Purwokerto, 19 Juni 2025 — Isu krisis iklim dan keberlanjutan ekonomi menjadi perhatian utama dalam Seminar Nasional Strategi Keuangan Hijau Nasional: Menuju Ekonomi Syariah yang Berkelanjutan yang digelar di Hall Perpustakaan UIN Saizu Purwokerto. Acara ini terselenggara berkat kolaborasi antara Ikatan Ahli Ekonomi Islam (IAEI), Bank Indonesia, dan UIN Saizu Purwokerto.
Sejumlah pakar dan praktisi dari berbagai lembaga hadir menyampaikan strategi sinergis dalam mewujudkan ekonomi yang tidak hanya ramah lingkungan tetapi juga berbasis nilai-nilai syariah. Seminar ini menjadi ajang strategis untuk menyatukan pandangan, merumuskan solusi, dan memperkuat peran ekonomi Islam dalam transformasi hijau Indonesia.
Dalam pemaparan pertama, Alnopri Hadi dari Bank Indonesia Purwokerto menegaskan peran sentral Bank Indonesia dalam mendorong kebijakan keuangan berkelanjutan. Ia membeberkan kerugian global akibat cuaca ekstrem yang mencapai US$1,5 triliun dalam dua dekade terakhir sebagai peringatan serius bagi Indonesia. Langkah strategis seperti insentif pembiayaan hijau, kebijakan makroprudensial hijau dan inklusif, serta Transition Plan menjadi bagian dari komitmen BI dalam mengawal transisi ekonomi menuju masa depan yang lebih hijau.
Wakil Dekan I FEBI UIN Saizu, Dr. Akhmad Faozan, Lc., M.Ag., membahas posisi teologis Islam dalam isu lingkungan. Berdasarkan QS. Al-A’raf: 56 dan QS. Ar-Rum: 41, ia menegaskan bahwa pelestarian alam adalah perintah agama. Faozan menyebut berbagai instrumen syariah seperti green sukuk, wakaf produktif, dan pembiayaan mikro hijau sebagai solusi konkret penerapan prinsip ekonomi hijau dalam kehidupan nyata.
Hendro Wibowo, Ph.D., CFP, dari DPP IAEI menyampaikan pentingnya keterkaitan keuangan hijau dengan Tujuan Pembangunan Berkelanjutan (SDGs).

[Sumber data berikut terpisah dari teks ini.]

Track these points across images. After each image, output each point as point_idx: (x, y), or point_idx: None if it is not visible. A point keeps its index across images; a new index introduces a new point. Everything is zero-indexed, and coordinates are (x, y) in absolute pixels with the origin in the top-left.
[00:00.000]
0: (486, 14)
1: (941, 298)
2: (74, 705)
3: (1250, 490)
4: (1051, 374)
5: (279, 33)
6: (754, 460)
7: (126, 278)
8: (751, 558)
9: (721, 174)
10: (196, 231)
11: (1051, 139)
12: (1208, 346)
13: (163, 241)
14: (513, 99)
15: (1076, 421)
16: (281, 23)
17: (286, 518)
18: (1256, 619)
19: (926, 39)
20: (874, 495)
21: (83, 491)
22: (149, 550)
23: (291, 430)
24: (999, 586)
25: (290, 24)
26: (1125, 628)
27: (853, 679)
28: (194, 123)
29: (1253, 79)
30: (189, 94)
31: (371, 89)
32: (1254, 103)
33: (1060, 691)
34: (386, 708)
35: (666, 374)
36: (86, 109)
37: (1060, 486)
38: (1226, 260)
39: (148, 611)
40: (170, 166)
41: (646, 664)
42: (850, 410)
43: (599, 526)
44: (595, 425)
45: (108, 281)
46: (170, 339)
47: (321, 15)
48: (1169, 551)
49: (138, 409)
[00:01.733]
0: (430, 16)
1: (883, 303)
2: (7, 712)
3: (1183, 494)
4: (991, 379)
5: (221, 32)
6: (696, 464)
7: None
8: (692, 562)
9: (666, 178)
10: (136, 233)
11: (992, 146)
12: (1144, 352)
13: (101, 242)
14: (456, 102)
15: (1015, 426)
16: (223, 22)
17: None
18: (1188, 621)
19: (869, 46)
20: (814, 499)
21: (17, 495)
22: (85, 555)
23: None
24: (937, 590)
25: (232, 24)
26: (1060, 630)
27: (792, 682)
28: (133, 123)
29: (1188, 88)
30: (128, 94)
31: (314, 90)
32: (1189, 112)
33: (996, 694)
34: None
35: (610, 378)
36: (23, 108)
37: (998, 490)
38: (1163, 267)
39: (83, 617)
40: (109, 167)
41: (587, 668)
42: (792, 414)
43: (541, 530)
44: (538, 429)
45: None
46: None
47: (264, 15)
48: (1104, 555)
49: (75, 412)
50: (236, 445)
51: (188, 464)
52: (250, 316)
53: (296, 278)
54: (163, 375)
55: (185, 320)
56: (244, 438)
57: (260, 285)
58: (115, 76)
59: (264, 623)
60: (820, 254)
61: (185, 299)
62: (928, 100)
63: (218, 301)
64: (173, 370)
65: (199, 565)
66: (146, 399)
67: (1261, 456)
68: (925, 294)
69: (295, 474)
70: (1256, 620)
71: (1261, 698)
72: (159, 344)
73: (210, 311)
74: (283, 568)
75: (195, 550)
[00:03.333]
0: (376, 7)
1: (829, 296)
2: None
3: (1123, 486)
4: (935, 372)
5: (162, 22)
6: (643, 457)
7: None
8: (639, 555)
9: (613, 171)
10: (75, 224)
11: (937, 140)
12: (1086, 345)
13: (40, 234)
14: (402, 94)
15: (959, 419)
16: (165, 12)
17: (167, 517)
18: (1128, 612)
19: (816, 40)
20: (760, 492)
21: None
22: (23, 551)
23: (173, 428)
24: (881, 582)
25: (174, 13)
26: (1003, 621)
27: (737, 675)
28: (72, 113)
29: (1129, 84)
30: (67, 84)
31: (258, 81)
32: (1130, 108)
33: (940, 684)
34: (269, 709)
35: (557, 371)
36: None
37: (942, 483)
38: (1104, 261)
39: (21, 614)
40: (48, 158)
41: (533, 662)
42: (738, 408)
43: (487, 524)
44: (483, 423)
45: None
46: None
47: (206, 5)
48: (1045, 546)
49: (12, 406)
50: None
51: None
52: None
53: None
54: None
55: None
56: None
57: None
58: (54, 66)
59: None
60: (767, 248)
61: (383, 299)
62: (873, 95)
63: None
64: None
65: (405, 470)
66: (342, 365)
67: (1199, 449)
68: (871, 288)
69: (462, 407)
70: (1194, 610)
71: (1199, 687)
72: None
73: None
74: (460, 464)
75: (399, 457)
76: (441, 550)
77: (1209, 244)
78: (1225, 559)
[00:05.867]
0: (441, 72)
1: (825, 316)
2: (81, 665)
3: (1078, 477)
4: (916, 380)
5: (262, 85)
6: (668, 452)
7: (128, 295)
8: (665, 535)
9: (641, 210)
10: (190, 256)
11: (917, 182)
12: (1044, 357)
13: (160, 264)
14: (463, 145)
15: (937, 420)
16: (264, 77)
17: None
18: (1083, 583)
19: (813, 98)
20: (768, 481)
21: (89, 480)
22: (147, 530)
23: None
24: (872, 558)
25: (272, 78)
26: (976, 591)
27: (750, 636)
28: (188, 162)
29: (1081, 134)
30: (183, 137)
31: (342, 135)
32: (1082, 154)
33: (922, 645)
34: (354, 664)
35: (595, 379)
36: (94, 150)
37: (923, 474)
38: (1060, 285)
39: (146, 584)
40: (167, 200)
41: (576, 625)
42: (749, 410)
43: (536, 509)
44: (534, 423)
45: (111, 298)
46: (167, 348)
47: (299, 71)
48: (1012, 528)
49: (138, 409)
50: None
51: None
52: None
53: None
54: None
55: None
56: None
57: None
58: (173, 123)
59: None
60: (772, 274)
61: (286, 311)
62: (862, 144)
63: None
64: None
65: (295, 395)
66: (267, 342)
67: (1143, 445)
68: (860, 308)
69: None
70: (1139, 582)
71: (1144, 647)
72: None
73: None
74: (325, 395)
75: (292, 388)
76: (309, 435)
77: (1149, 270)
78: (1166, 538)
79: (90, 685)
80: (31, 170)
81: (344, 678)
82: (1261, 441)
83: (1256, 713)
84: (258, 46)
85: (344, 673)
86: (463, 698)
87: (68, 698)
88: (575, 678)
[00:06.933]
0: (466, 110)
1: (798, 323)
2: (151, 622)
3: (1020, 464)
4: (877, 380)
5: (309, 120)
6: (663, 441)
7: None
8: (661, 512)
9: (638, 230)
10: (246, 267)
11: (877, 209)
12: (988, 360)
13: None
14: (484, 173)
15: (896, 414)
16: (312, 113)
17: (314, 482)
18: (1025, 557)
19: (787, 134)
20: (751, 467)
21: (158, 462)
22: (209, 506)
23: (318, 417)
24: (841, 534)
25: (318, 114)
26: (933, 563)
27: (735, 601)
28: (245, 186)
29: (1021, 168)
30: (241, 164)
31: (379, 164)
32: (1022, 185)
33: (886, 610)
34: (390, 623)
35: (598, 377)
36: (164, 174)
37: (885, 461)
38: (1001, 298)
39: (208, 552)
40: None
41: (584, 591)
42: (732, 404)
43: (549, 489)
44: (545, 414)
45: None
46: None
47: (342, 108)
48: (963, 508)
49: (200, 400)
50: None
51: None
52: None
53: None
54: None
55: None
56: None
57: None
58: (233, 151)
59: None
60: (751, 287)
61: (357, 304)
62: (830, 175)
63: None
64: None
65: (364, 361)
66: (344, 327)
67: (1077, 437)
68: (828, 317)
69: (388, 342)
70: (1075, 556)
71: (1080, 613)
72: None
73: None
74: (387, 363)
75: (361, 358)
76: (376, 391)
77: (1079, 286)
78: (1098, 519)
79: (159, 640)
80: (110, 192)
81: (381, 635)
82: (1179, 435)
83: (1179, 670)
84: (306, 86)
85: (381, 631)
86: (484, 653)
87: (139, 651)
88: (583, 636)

Ia menekankan perlunya proyek infrastruktur hijau yang sesuai prinsip syariah, termasuk melalui skema Kerja Sama Pemerintah dan Badan Usaha (KPBU). “Ini bukan hanya idealisme, tapi keniscayaan masa depan,” tegasnya.
Prof. Dr. Naelati Tubastuvi, Ketua DPW IAEI Jawa Tengah, menutup sesi dengan membahas peran strategis keuangan mikro syariah dalam mengatasi krisis lingkungan dan ketimpangan sosial. Ia menyoroti potensi besar dari produk seperti qardhul hasan, musyarakah, zakat produktif, dan wakaf hijau. Namun, menurutnya, sinergi lintas sektor dan inovasi produk hijau adalah kunci keberhasilan.
Moderator acara, Dr. Apik Anitasari Intan Saputri, S.H., M.H., merangkum diskusi dengan menekankan bahwa transformasi menuju ekonomi hijau berkeadilan membutuhkan kerja kolektif dari regulator, akademisi, pelaku industri, hingga masyarakat akar rumput. Ekonomi syariah dipandang mampu menjadi agen perubahan etis yang membawa dampak transformatif bagi masa depan.